TEXT:
------------------------------------------------

Rdiff-backup is licensed with GNU General Public License v2.0 or later. By
contributing to this repository you agree that your work is licensed using the
chosen project license.

### Branching model and pull requests

The *master* branch is always kept in a clean state. Anybody can at any time
clone this repository and branch off from *master* and expect test suite to pass
and the code and other contents to be of good quality and a reasonable
foundation for them to continue development on.

Each PR focuses on some topic and resist changing anything else. Keeping the
scope clear also makes it easier to review the pull request. A good pull
request has only one or a few commits, with each commit having a good commit
subject and if needed also a body that explains the change.

Each pull request has only one author, but anybody can give feedback. The
original author should be given time to address the feedback – reviewers should
not do the fixes for the author, but instead let the author keep the authorship.
Things can always be iterated and extended in future commits once the PR has
been merged, or even in parallel if the changes are in different files or at
least on different lines and do not cause merge conflicts if worked on.

It is the responsibility of the PR author to keep it without conflict with
master (e.g. if not quickly merged) and overall to support the review process.

Ideally each pull request gets some feedback within 24 hours from it having been
filed, and is merged within days or a couple of weeks. Each author should
facilitate quick reviews and merges by making clean and neat commits and pull
requests that are quick to review and do not spiral out in long discussions.

If something is of interest for the changelog, prefix the statement in the
commit body with a three uppercase letters and a column; which acronym is
not that important but here is a list of recommended ones (see the release
section to understand why it's important):

* FIX: for a bug fix
* NEW: for a new feature
* CHG: for a change requesting consideration when upgrading
* DOC: for documentation aspects
* WEB: anything regarding the website

#### Merging changes to master

Currently the rdiff-backup Github repository is configured so that merging a
pull request is possible only if it:
- passes the CI testing
- has at least one approving review

While anybody can make forks, pull requests and comment them, only a developer
with write access to the main repository can merge and land commits in the
master branch. To get write access, the person mush exhibit commitment to high
standards and have a track record of meaningful contributions over several
months.

It is the responsibility of the merging developer to make sure that the PR
is _squashed_ and that the squash commit message helps the release process
with the right description and 3-capital-letters prefix (it is still the
obligation of the PR author to provide enough information in their commit
messages).

### Coding style

This project is written in Python, and must follow the official [PEP 8 coding
standard](https://www.python.org/dev/peps/pep-0008/) as enforced via the CI
system.

### Versioning

In versioning we utilize git tags as understood by
[setuptools_scm](https://github.com/pypa/setuptools_scm/#default-versioning-scheme).

------------------------------------------------

ENTRIES PROVIDED:
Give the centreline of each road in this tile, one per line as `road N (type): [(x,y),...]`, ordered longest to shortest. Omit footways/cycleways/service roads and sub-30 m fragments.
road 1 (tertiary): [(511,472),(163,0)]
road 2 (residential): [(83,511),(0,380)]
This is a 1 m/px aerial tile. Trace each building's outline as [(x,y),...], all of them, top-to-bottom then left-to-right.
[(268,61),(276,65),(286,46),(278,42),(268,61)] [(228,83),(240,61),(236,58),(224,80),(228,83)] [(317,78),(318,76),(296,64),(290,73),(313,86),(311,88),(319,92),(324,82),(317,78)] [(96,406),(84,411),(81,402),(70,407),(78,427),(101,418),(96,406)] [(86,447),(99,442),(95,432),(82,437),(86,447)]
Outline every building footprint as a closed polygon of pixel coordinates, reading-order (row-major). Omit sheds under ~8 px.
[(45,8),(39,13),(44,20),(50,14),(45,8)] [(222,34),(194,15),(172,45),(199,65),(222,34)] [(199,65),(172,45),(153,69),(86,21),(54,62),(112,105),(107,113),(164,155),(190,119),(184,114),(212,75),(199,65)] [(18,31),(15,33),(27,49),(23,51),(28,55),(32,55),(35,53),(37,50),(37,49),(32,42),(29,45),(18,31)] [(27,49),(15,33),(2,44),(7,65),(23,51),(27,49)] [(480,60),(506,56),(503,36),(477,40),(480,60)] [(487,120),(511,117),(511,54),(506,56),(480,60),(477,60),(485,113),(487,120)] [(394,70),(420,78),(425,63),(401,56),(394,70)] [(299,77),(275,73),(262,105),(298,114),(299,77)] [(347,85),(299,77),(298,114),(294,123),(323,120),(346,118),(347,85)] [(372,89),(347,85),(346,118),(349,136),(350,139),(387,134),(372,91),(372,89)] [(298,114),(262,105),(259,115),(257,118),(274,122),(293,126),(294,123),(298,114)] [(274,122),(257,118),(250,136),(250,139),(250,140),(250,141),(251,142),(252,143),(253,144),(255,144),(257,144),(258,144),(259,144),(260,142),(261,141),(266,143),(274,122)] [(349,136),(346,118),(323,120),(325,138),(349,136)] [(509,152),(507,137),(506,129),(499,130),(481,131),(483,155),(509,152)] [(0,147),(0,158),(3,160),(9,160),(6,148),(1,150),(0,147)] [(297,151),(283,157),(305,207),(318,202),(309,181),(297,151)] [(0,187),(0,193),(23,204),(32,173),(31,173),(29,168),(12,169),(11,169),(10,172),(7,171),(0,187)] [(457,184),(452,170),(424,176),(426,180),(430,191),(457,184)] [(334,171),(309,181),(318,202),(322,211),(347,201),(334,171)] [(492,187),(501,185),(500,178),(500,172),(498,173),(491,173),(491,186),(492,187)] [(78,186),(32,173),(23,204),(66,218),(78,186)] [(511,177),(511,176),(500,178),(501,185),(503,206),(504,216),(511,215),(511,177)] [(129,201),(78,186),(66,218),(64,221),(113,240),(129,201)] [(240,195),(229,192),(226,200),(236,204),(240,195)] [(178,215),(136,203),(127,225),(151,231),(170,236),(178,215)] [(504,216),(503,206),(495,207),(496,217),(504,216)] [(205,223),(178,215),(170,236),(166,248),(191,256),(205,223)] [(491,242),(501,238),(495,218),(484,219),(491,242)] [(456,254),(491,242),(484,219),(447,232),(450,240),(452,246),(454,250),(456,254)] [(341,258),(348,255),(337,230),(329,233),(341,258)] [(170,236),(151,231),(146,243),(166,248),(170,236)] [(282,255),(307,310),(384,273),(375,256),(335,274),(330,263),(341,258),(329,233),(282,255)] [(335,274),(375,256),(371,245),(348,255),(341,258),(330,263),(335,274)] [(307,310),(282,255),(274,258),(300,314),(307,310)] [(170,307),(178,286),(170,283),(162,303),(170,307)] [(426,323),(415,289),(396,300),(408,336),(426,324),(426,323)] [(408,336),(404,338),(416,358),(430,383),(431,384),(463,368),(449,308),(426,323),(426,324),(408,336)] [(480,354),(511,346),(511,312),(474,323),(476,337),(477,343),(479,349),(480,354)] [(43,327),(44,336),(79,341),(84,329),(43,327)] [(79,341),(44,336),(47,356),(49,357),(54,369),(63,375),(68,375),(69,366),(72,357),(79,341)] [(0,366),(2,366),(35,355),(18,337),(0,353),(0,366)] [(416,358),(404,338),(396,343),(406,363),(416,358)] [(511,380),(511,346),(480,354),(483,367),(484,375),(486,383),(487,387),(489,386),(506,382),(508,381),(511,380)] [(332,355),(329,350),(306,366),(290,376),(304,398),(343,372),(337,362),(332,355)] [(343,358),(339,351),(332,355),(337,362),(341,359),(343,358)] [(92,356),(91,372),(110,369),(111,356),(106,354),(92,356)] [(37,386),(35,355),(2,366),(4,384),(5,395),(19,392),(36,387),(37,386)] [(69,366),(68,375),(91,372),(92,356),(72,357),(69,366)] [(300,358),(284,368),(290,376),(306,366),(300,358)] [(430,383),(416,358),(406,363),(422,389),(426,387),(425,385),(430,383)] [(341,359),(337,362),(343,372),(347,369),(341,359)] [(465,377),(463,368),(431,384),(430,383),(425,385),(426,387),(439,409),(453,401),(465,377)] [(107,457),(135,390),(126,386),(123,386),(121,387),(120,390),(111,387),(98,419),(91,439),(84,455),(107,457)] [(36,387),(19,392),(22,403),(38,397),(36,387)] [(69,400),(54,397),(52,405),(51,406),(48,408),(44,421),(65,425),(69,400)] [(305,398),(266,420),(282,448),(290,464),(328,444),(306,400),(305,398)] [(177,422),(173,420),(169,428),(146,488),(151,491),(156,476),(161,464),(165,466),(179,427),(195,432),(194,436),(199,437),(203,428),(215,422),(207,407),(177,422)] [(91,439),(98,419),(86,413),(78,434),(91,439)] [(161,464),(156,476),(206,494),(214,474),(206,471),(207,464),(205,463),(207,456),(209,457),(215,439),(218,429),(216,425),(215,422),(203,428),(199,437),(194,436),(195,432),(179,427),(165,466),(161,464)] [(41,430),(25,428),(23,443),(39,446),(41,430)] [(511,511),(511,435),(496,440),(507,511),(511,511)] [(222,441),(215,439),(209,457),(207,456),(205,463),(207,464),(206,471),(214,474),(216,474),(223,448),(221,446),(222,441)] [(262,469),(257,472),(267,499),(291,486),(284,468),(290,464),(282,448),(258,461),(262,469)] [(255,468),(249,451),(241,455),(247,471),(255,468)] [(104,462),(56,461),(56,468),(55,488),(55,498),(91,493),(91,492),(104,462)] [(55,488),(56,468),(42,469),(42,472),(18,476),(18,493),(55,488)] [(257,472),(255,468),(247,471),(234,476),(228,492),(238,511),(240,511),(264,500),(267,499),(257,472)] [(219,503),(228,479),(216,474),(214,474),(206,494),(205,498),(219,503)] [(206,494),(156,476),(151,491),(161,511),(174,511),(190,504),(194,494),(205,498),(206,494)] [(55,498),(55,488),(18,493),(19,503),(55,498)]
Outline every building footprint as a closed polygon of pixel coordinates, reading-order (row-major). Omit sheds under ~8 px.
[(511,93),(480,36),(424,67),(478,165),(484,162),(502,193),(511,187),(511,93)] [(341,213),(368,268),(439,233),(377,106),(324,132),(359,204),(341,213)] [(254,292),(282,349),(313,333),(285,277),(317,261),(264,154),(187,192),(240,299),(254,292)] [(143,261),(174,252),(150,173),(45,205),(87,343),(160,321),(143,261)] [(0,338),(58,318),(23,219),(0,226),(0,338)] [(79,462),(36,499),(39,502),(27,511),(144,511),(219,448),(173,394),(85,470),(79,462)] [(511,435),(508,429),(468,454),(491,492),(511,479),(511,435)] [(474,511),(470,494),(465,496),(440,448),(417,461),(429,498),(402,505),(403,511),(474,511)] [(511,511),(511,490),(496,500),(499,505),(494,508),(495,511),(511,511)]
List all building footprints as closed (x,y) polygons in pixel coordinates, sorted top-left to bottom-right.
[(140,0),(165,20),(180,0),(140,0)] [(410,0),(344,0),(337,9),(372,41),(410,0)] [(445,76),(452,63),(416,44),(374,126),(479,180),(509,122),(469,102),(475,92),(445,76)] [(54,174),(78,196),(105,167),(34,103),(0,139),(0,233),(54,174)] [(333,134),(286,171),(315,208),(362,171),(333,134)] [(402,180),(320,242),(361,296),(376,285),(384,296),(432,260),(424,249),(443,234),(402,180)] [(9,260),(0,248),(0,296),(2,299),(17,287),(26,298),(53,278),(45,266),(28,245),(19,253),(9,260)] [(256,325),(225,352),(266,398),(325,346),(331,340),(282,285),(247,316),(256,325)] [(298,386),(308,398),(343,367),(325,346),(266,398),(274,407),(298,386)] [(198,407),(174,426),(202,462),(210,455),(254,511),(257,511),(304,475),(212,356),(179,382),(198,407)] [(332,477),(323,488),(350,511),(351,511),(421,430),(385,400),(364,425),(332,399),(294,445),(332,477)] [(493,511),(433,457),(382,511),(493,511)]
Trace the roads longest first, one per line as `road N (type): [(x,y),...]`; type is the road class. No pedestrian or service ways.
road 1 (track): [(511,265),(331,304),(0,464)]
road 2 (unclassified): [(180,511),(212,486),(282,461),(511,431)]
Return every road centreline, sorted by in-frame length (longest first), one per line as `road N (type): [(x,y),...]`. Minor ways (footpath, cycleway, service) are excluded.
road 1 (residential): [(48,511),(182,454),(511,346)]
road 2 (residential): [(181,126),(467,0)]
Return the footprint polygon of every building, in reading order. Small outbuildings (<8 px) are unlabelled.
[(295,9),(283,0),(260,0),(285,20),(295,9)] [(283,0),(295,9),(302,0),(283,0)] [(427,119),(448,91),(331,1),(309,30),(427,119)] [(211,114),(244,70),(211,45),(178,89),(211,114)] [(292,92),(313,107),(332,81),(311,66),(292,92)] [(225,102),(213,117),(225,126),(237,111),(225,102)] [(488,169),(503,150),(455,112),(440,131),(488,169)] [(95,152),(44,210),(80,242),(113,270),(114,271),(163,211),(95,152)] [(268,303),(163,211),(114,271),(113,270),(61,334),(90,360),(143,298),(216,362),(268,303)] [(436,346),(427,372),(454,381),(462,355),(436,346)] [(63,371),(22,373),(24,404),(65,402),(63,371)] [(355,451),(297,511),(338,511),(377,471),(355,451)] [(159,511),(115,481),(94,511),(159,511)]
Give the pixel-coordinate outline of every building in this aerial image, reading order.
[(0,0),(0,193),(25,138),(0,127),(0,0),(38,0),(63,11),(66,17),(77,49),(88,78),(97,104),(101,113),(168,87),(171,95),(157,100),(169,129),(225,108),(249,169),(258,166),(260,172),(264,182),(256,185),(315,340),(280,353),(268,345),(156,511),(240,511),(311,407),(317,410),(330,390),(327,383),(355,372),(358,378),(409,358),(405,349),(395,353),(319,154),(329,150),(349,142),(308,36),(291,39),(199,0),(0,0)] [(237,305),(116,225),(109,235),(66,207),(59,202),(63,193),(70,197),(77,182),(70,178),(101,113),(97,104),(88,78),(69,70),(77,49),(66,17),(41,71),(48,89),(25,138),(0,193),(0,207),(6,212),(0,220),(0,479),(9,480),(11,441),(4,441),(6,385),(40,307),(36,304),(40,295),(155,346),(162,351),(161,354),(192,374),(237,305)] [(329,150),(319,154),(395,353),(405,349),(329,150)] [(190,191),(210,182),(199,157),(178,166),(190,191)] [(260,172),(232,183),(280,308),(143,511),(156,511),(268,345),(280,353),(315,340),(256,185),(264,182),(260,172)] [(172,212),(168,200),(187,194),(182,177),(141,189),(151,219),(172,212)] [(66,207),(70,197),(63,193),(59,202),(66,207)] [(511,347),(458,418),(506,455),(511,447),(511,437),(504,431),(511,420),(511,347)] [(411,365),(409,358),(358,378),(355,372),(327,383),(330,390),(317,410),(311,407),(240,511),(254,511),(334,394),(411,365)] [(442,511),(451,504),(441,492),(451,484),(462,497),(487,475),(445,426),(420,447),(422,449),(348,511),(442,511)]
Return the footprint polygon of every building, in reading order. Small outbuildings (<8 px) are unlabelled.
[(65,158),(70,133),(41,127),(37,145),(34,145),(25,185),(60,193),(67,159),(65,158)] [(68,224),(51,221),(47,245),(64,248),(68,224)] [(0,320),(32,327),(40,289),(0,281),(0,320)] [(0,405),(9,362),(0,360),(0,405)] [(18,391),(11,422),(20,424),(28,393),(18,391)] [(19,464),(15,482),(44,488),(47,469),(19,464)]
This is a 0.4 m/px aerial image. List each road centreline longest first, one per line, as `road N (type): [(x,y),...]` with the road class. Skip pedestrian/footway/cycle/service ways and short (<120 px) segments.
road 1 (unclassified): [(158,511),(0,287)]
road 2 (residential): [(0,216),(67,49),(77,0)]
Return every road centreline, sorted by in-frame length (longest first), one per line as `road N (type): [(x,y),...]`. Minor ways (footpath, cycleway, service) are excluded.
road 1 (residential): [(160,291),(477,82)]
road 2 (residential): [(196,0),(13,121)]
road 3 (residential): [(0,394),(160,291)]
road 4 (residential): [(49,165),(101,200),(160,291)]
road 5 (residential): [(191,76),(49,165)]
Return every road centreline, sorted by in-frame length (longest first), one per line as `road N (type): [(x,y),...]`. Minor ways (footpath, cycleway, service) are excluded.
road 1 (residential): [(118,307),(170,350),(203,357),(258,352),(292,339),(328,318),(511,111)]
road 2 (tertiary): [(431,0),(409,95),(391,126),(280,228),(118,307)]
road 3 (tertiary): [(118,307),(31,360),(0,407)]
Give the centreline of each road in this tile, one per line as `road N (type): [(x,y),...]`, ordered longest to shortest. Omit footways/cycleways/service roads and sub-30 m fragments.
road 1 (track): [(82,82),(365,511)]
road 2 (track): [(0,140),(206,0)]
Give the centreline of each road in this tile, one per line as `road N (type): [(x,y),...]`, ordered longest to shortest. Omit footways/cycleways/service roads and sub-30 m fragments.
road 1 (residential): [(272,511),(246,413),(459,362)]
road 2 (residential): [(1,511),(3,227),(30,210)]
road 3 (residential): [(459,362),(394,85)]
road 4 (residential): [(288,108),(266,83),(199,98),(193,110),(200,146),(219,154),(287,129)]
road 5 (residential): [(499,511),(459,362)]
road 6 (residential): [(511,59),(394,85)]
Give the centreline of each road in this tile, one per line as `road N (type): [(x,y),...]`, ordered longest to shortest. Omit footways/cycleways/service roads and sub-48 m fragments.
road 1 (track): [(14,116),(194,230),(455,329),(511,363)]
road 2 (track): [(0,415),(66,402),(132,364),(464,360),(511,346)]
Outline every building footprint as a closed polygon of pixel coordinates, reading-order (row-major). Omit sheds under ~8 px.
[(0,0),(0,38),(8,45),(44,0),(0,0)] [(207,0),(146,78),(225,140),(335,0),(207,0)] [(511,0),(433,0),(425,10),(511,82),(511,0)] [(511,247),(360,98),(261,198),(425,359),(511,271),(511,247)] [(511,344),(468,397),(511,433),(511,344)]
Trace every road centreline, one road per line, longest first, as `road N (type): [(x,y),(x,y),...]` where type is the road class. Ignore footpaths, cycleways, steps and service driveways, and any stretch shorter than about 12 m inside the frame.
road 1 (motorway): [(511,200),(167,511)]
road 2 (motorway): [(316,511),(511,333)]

------------------------------------------------

PROBLEM DESCRIPTION:
Render this sentence from the rdiff-backup contribution guidelines in German: "Each pull request has only one author, but anybody can give feedback."

SOLUTION TO THIS TASK:
Jeder Pull-Request hat nur einen Autor, aber jeder kann Feedback geben.